Computers, for all of their computational muscle, do not hold a candle to humans in the ability to recognize patterns or images. This basic quandary in computational theory – why can computers crunch numbers but cannot efficiently process images – has stumped scientists for many years.
Now, researchers at Arizona State University have come up with a model that could help unlock some of the secrets of how humans process patterns and possibly lead to smarter robots. The advance concerns oscillatory associative memory networks, basically the ability to see a pattern, store it and then retrieve that pattern when needed. A good example is how humans can recognize faces.
"It is still a really big mystery as to how human beings can remember so many faces, but that it is extremely difficult for a computer to do," said Ying-Cheng Lai, an ASU professor of mathematics and a professor of electrical engineering in the Ira A. Fulton School of Engineering.
Lai, along with former post-doctoral fellow Takashi Nishikawa (now at Southern Methodist University), and former ASU professor Frank Hoppenstaedt (now at New York University), published their research, "Capacity of Oscillatory Associative Memory Networks with Error-Free Retrieval," in a recent issue of American Physical Society's Physical Review Letters.
Although what the team developed is a mathematical and computational model for oscillatory networks that can be used associated memory devices, implementation of the model is possible by using electronic circuits as phase-locked loops.
"Computers can do very fast computation that humans cannot do, but humans can recognize patterns so much better than computers," Lai said. "The question is why. What is the fundamental mechanism that a biological system like us can make use of and try to memorize patterns."
A key to pattern recognition is the use of oscillatory associative memory networks. Lai said the human brain and its use of neurons have a great advantage over computer memory in that they employ oscillatory memory systems, systems where the individual components can oscillate or freely change between states. In contrast, digital computer memories operate on a binary number system (1 or 0).
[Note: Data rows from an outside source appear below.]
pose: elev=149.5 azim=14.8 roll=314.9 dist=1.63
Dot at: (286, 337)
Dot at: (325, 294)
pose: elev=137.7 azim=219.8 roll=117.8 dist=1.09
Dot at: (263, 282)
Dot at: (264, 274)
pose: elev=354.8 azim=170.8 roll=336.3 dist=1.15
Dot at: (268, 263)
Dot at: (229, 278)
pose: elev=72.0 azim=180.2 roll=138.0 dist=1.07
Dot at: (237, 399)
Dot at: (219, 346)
An important advance was made in this area in the 1980s by John Hopfield, a Caltech researcher at the time, who developed the "Hopfield network" to help understand how biological memory works. But the main drawback of the Hopfield network is that while it represents how biological memory works, it employs discrete state memory units while most biological units are oscillatory.
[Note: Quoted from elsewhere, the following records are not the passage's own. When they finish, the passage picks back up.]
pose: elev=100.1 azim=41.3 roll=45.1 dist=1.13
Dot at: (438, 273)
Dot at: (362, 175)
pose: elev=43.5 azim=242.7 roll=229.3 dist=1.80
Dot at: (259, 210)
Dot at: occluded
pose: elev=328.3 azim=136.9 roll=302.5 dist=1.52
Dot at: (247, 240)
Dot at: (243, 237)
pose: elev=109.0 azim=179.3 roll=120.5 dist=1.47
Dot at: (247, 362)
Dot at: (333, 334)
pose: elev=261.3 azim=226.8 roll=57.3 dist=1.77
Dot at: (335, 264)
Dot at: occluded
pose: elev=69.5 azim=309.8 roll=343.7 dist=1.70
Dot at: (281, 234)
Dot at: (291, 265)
"Our work is the first demonstration of the possibility for oscillatory networks to have the same memory capacity as for the discrete-state Hopfield network," Lai said. "When the Hopfield network was invented, it was considered a revolutionary step in understanding how biological memory works.
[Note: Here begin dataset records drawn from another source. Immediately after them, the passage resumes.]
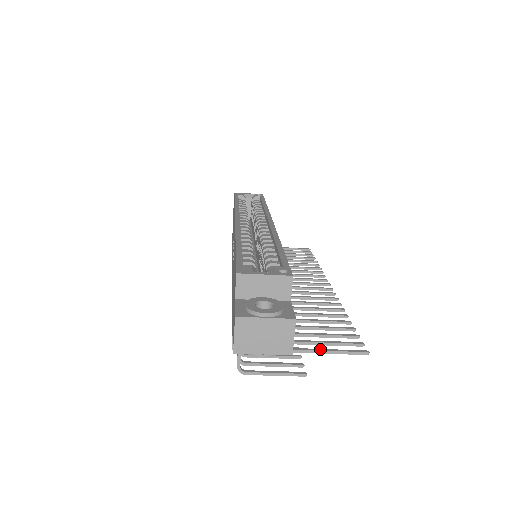
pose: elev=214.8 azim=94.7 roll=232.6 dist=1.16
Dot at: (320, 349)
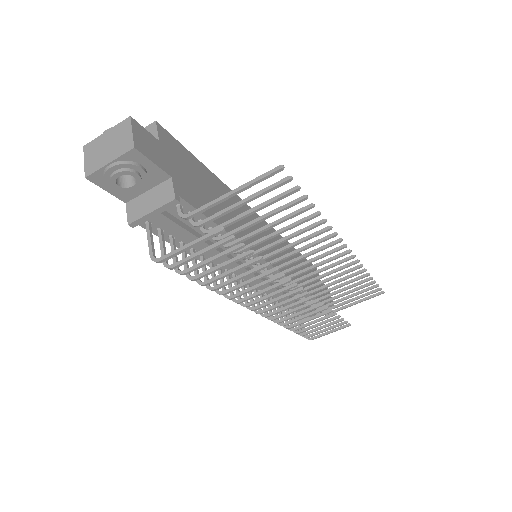
Dot at: (229, 194)
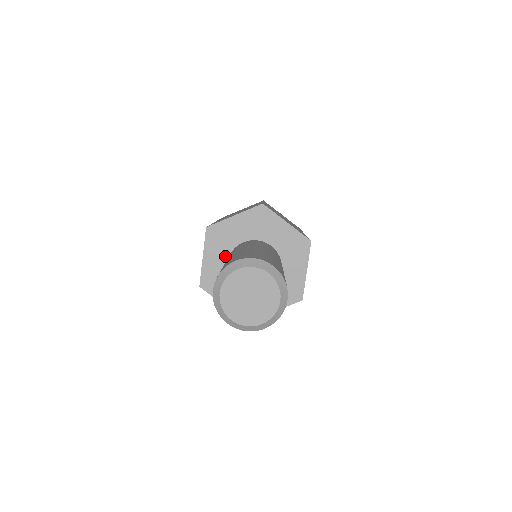
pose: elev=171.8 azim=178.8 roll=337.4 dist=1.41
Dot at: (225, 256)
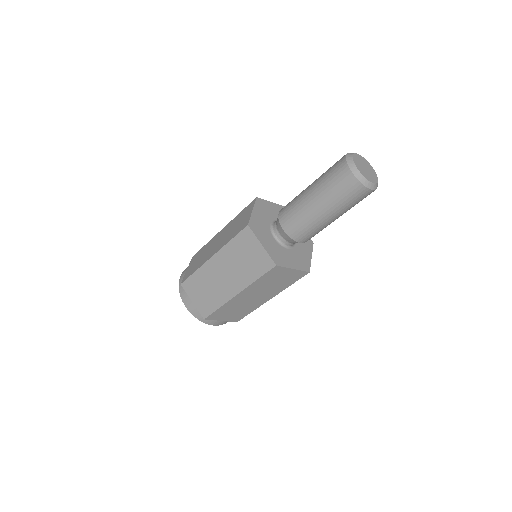
Dot at: (266, 219)
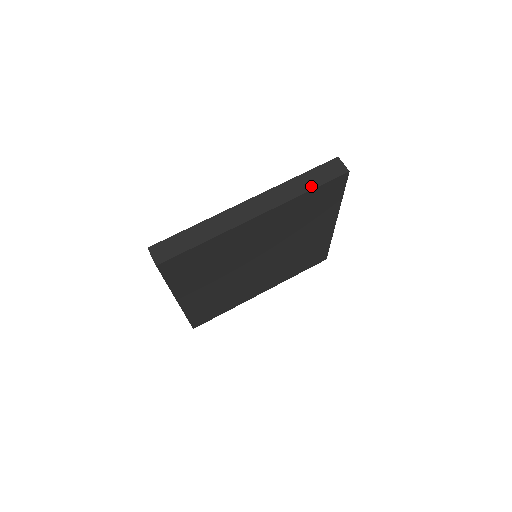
"A difficulty with the Hopfield network is that it consists of units (or artificial neurons) with two discrete states," he added. "It is therefore desirable to study oscillatory networks but this has been a struggle, as all previous work shows that the capacities of these networks are very low compared with that of the Hopfield network. In a sense, our work helps solve this difficulty."
Lai said that the most immediate application for this research is in artificial intelligence, where researchers try to get computers to reason as a human would. He adds that this advance could possibly allow the development of artificial memory devices that would use oscillators, which are robust and secure.
This could mean robots, or other electro-mechanical devices controlled by an electronic "brain" that could recognize patterns and do some form of reasoning on the fly -- basically respond to a much wider range of unanticipated situations -- to perform its task. This would be a big step towards smarter robots.
But the real payoff in Lai's research could be what it may provide in terms of basic research into the human brain itself. Developing a good model of the human brain, one that could more closely replicate the actual function of the brain as it reasons, might help understand more of its operational basis and how it developed into the organ it is today.
"Biological systems, such as cells and neurons, are oscillators," Lai explained. "Demonstrating that oscillatory networks can have memories with high capacity is one more step toward understanding biological memory.
"Although the classical Hopfield network provides a plausible mechanism for memory, it has the drawback that it is too idealized as compared with real, oscillatory biological networks," he added. "We hope our work will stimulate further studies of the origin of memory based systems on a more realistic oscillatory network."